Pendant très longtemps, pour rejoindre l'Europe depuis l'Océan Indien, les bateaux n'avaient qu'une seule route possible, celle dangereuse passant par le Cap de Bonne Espérance (qui fut longtemps appelé, à juste titre, le "Cap des Tempêtes"), et très longue, car après être passé au Sud de l'Afrique, il fallait remonter l'Océan Atlantique (Nord et Sud).
Depuis 150 ans, les marins ont une autre option, en passant par la Mer d'Arabie, puis la Mer Rouge pour déboucher en Mer Méditerranée, via le Canal de Suez. C'est la route qu'a suivie Sabay Dii. Elle n'est pas beaucoup plus facile car au danger des pirates, il faut ajouter celui du très mauvais temps qui règne sur une bonne partie de la Mer Rouge, et celui des récifs très nombreux et mal voire non cartographiés qui s'y trouvent. Mais le passage par le Canal de Suez a l'avantage d'être bien plus court que la route passant par l'Afrique du Sud.
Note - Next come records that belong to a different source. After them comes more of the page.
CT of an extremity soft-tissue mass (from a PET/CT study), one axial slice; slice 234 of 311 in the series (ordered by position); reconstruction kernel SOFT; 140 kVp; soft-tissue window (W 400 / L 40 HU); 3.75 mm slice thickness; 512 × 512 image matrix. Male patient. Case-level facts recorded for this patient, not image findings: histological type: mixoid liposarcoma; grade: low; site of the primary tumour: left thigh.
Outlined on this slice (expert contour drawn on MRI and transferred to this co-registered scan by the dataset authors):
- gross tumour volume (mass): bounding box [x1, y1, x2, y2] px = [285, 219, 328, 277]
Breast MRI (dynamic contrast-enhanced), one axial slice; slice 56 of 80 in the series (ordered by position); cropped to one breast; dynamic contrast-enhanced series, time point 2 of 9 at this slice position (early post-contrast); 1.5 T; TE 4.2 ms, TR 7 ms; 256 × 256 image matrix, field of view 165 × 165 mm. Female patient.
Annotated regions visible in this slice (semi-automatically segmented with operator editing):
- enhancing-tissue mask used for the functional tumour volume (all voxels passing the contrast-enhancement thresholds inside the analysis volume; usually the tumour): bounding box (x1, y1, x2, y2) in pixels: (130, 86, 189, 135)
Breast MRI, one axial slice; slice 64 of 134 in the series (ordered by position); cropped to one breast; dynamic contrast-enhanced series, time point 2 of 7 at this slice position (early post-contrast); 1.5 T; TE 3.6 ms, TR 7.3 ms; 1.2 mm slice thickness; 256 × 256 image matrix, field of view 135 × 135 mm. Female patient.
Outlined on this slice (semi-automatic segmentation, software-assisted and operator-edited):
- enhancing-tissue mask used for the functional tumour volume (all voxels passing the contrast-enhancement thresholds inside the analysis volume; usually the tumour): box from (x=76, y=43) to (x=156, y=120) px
L'idée d'une jonction entre la Mer Rouge et la Méditerranée est en fait très ancienne puisque dès l'Antiquité, on eut l'idée d'établir à travers l'isthme de Suez une voie navigable, mais on chercha toujours à joindre le Nil à la mer Rouge par le lac Timsah. Tel fut le canal entrepris par le pharaon Nechao, vers 600 av. J.-C., continué plus tard par Darius et terminé par Ptolémée II. Bientôt obstrué, il fut rétabli par l'empereur Trajan, puis par le conquérant arabe Amrou vers 640, comblé enfin au VIIIe siècle. Aux dires d'Hérodote, sa longueur était de quatre journées de navigation et sa largeur permettait à deux trirèmes de passer de front. Le projet de jonction des deux mers fut repris au XVIe siècle par les Vénitiens, puis par Bonaparte lors de l'Expédition d'Egypte. En 1846, le père Enfantin et quelques saint-simoniens étudièrent de nouveau la question d'un canal orienté Nord-Sud pour joindre directement la Mer Rouge et la Méditerranée.
Il faudra attendre un homme d'exception pour voir cet ambitieux projet se concrétiser : Ferdinand de Lesseps, dont l'engagement, mais aussi le pouvoir de séduction et le don de persuasion vont faire tomber tous les obstacles. Ayant adhéré aux idées d'Enfantin de percer l'Isthme de Suez, ce diplomate qui jouit d'une bonne réputation à la cour de Napoléon III et qui est aussi un ami du Khédive d'Egypte va imaginer un financement des travaux, et s'entourer d'excellents ingénieurs pour programmer et organiser les chantiers qui dureront une dizaine d'années.
Malgré la difficulté des travaux (70000 fellahs égyptiens périront au cours des travaux) et malgré les manœuvres sournoises des anglais cherchant à tout prix à faire capoter ce qu'ils considéraient comme une atteinte à leur main-mise sur la navigation entre l'Europe et les Indes, la jonction des eaux aura lieu le 15 août 1869, il y a presque exactement cent cinquante ans.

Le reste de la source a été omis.